▸ **PROBLEM STATEMENT**: Use the entries below and reproduce exactly the lines from the one containing "hedersmedalj för att" down to the one containing "stilistiska drag i Frödings", both of them included.

▸ **LISTED ENTRIES**:

# # # #

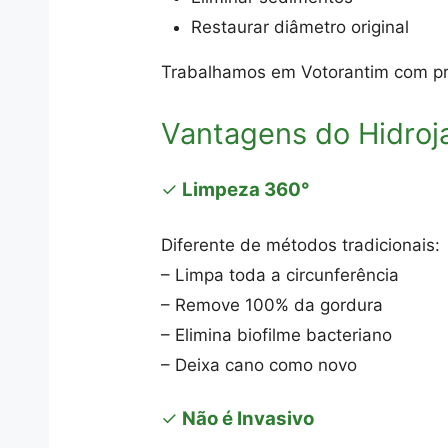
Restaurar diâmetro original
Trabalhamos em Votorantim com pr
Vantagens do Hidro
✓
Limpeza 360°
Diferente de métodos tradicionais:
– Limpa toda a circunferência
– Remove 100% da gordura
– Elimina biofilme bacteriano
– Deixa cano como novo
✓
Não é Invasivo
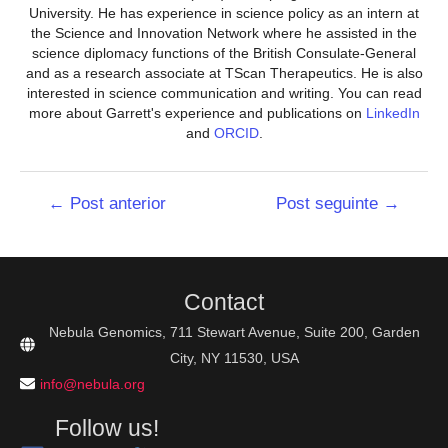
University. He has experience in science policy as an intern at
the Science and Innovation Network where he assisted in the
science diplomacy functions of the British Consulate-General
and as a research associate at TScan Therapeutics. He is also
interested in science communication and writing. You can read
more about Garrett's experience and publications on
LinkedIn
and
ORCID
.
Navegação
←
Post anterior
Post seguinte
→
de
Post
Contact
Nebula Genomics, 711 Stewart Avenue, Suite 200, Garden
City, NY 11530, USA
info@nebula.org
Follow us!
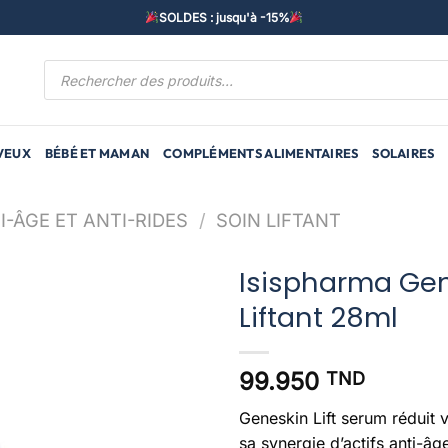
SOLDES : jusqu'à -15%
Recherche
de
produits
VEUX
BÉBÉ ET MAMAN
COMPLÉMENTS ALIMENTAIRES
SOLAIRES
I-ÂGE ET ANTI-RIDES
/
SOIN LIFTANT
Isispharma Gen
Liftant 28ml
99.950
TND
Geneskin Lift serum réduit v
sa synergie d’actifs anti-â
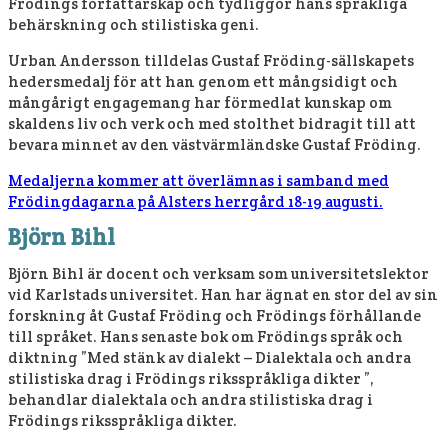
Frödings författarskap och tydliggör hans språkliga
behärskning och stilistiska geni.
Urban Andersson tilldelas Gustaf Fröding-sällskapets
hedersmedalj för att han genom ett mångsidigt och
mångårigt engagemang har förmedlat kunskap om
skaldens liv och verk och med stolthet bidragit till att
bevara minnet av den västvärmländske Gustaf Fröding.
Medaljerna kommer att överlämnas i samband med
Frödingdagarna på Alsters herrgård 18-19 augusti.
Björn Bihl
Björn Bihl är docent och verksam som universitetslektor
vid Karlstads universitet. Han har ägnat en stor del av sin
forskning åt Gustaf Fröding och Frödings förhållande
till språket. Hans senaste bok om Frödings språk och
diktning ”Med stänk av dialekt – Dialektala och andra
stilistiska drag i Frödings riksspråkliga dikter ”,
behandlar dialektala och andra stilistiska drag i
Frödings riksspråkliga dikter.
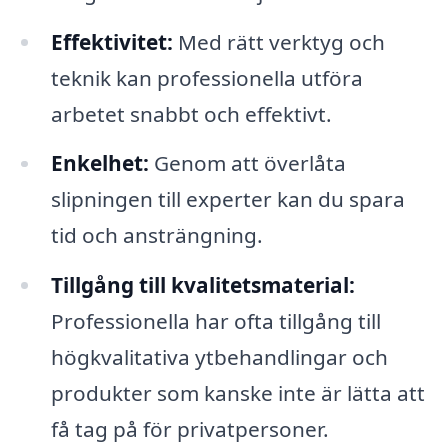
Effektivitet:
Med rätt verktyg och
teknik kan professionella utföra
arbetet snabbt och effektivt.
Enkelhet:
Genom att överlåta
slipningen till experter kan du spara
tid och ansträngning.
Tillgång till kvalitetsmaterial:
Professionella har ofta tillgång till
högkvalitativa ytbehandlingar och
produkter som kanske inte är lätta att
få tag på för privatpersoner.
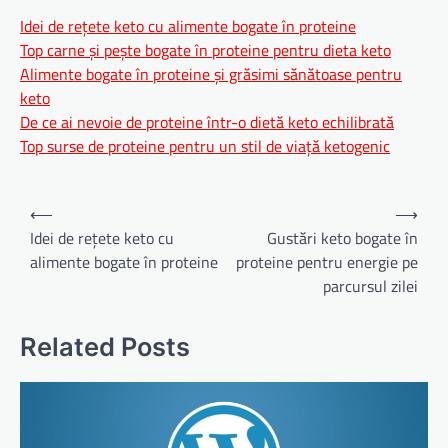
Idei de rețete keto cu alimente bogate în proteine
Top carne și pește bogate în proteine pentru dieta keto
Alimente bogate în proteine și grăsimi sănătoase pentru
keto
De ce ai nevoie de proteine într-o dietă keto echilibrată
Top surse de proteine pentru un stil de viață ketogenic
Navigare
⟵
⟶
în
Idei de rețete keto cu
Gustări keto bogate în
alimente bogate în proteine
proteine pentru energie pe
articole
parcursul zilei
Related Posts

# # # #

▸ **SOLUTION TO THIS TASK**:
hedersmedalj för att han genom ett mångsidigt och
mångårigt engagemang har förmedlat kunskap om
skaldens liv och verk och med stolthet bidragit till att
bevara minnet av den västvärmländske Gustaf Fröding.
Medaljerna kommer att överlämnas i samband med
Frödingdagarna på Alsters herrgård 18-19 augusti.
Björn Bihl
Björn Bihl är docent och verksam som universitetslektor
vid Karlstads universitet. Han har ägnat en stor del av sin
forskning åt Gustaf Fröding och Frödings förhållande
till språket. Hans senaste bok om Frödings språk och
diktning ”Med stänk av dialekt – Dialektala och andra
stilistiska drag i Frödings riksspråkliga dikter ”,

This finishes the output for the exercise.